Nous nous inquiétons de cette nouvelle technique de répression qui vise à briser  psychologiquement et physiquement les opposants et critiques emprisonnés en niant leur droit fondamental à accéder à des soins et en s’acharnant à les emprisonner – sous des motifs fallacieux – pour n’avoir fait qu’exercer leur droit à la liberté d’expression.

Malgré une libération récente et un âge avancé, les journalistes Kayvan Samimi Behbahani (73 ans) et Alireza Saghafi (69 ans), figures du journalisme iranien, ont récemment été renvoyés en prison pour purger respectivement 3 ans et 1 an derrière les barreaux. Le premier avait pourtant été libéré en février après que des médecins légistes ont confirmé son “incapacité à supporter les conditions de détention”, tandis que le second souffrait déjà au moment de son arrestation d’une tension artérielle élevée et d’une grande fatigue causée par une alimentation désastreuse en détention.

La pandémie de Coronavirus, malgré sa létalité en Iran, n’a pas non plus freiné le recours à cette technique de répression : Reza Khandan Mahabadi (60 ans), journaliste et membre de l’Association des écrivains iraniens hospitalisé début janvier après avoir vu son état de santé se dégrader lourdement des suites de son infection au Coronavirus, a été contraint à regagner sa cellule le 5 avril dernier, alors qu’il souffrait toujours de problèmes respiratoires.

La mort tragique de son co-détenu Baktash Abtin, également membre de l’Association des écrivains iraniens, trop tardivement pris en charge et décédé le 8 janvier 2022 des suites d’une contamination au Coronavirus à la prison d’Evin, n’aura pas servi de leçon aux autorités.

Hélas, les voix indépendantes qui tentent d’interpeller l’opinion publique iranienne sur ces privations de soin éhontées sont elles aussi réprimées, comme le photojournaliste Soheil Arabi, déjà lourdement emprisonné, qui a écopé d’une peine de 2 ans de prison ferme en avril dernier.

Cette situation catastrophique appelle donc des réponses fortes et immédiates de la part du Haut-Commissariat aux droits de l’homme.

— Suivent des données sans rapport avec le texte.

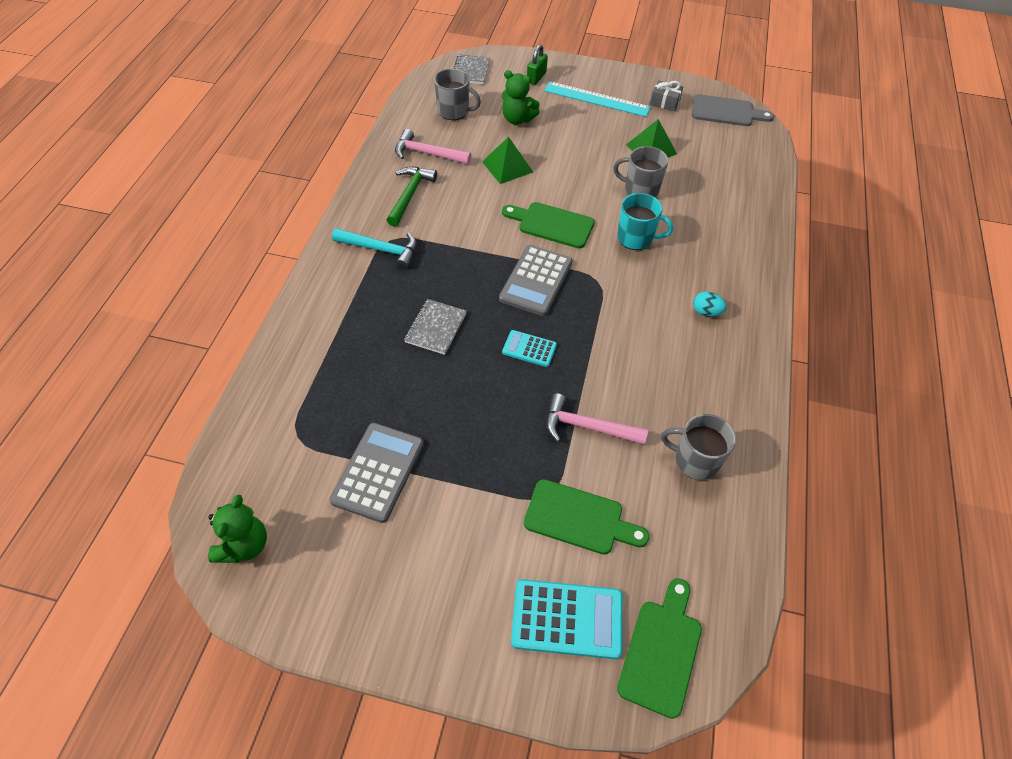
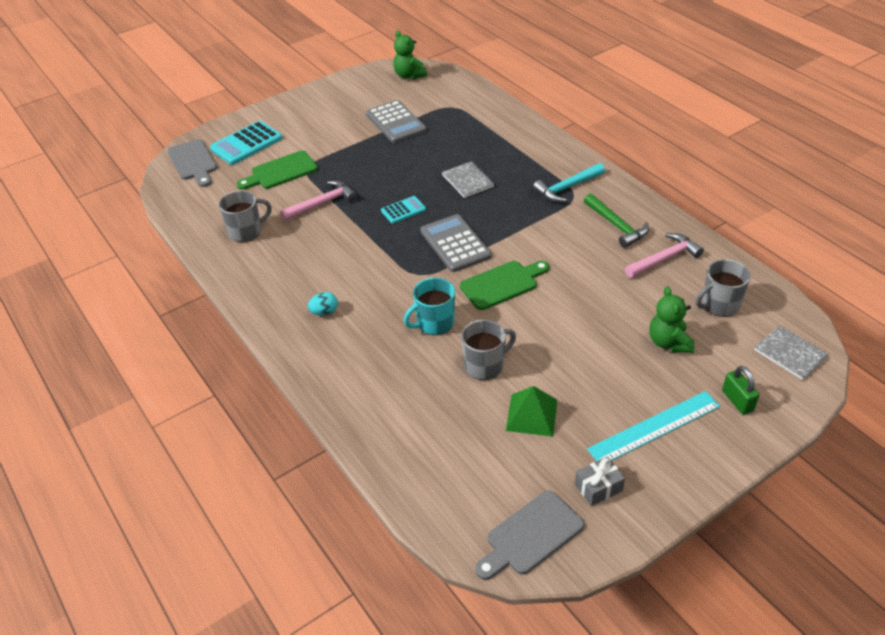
camera: 135 degrees right, 10 degrees down
(507, 167) = (601, 297): green pyramid -> none
(517, 119) = (669, 342): green teddy bear -> green teddy bear turned 75 degrees counterclockwise
(662, 651) = (193, 162): green cutting board -> grey cutting board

Nous vous demandons, au nom de la communauté internationale, d’enjoindre les autorités iraniennes à respecter leurs engagements internationaux, tout particulièrement le Pacte international relatif aux droits civils et politiques (PIDCP), auquel l’Iran est partie. Il est également vital que vous appeliez à libérer sans condition l’ensemble des prisonniers d’opinion en Iran.

Si en vertu dudit PIDCP, la privation de soins médicaux constitue une violation de l’interdiction de la torture et des traitements cruels, inhumains ou dégradants, le droit iranien (art. 102 et 104-3 du Règlement intérieur des prisons en Iran) impose lui aux autorités pénitentiaires de dispenser aux prisonniers malades les soins nécessaires.

Le 15 janvier 2022, RSF avait appelé les rapporteurs spéciaux de l’ONU sur la situation des droits de l’homme en Iran, sur les exécutions extrajudiciaires et sur la torture et autres peines ou traitements cruels, inhumains ou dégradants, à faire toute la lumière sur les circonstances de la mort de Baktash Abtin. Désormais, il s’agit de mettre un terme à ces comportements criminels qui relèvent de l’assassinat d’État.

Je vous prie d’agréer, Madame la Haute-Commissaire, mes sincères salutations.